An average dama gazelle has a head and body length of 40 to 67 inches (102 to 170 centimeters) and measures 35 to 42 inches (89 and 107 centimeters) high at its shoulder. Its tail, white with a black tip, extends 9 to 12 inches (23 to 30 centimeters). The animal weighs between 90 and 185 pounds (41 and 84 kilograms).
Like most species of gazelle, the dama gazelle has keen senses of hearing and smell. It grazes on shrubs and trees such as acacia and desert date. This gazelle travels alone or in small groups in search of food. A female dama gazelle gives birth usually to one infant after a gestation (pregnancy) period of 160 to 220 days.
Habitat and current distribution
Once populous in the countries of Libya and Morocco, the dama gazelle is now virtually extinct in northern Africa. The animal currently ranges across several countries in central and western Africa. A few thousand are found in Mali, Chad, and Niger. Only very small and scattered populations survive in other African countries.
In its range, the dama gazelle inhabits the arid (dry) grassy zone between the Sahara and the Sahel (an semiarid area south of the Sahara).
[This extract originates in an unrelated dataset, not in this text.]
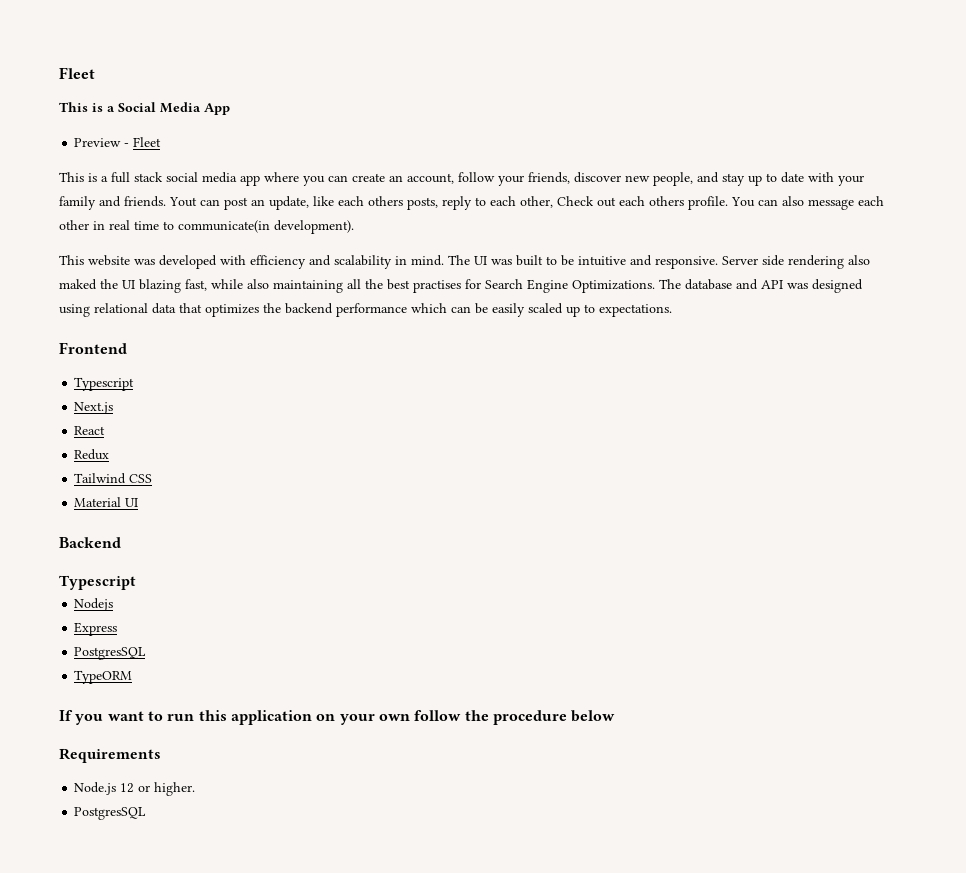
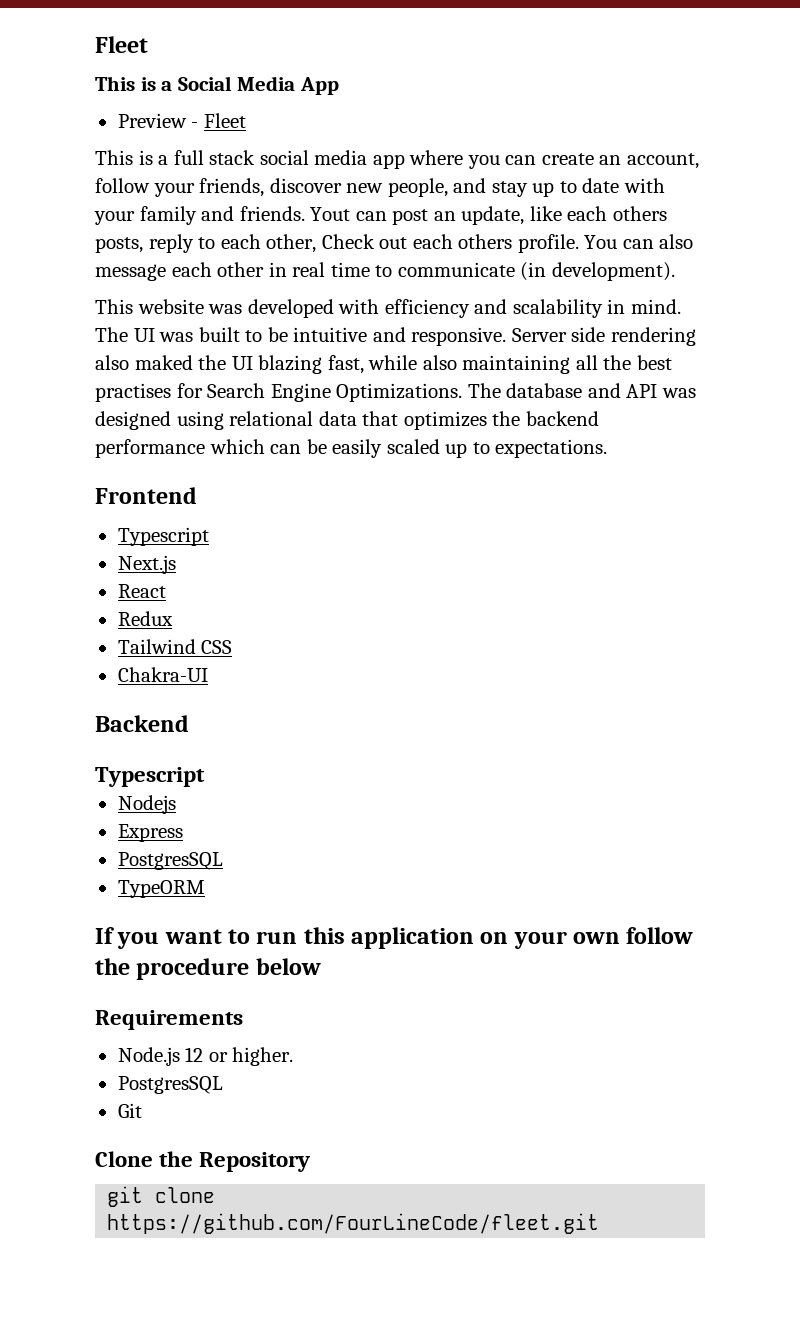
[178,220,270,233] communicate(in -> [397,262,547,281] communicate (in
[74,497,139,507] Material UI -> [117,667,208,682] Chakra-UI
(147, 813) none -> [117,1103,142,1118] [95,1151,311,1172] [107,1186,216,1207] [107,1213,600,1234] // Git // Clone the Repository // git clone https://github.com/FourLineCode/fleet.git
It prefers to live on stony or rocky terrain, especially around the edges of hills.
History and conservation measures
Although protected areas exist in the dama gazelle’s range, such as the Ouadi Rime–Ouadi Achim Faunal Reserve in Chad and the Aïr and Ténère National Nature Reserve in Niger, they afford the animal little security. Illegal hunting, especially from motor vehicles, occurs inside and outside the reserves.
The need to feed an expanding human population also threatens the animals. Dama gazelle habitat is disappearing as irrigation and other agricultural methods have turned African deserts and grasslands into farmland.
Facing competition from grazing livestock, dama gazelles have been forced to move south of their usual range in search of food. Such movement has brought the animals into even greater contact with humans. The result has been increased hunting.
The future of the dama gazelle is not certain, but some recovery programs are underway. The species was extinct in Senegal, but it has been reintroduced there. By 1997, there were at least 25 animals living in Senegal as part of a semicaptive breeding program.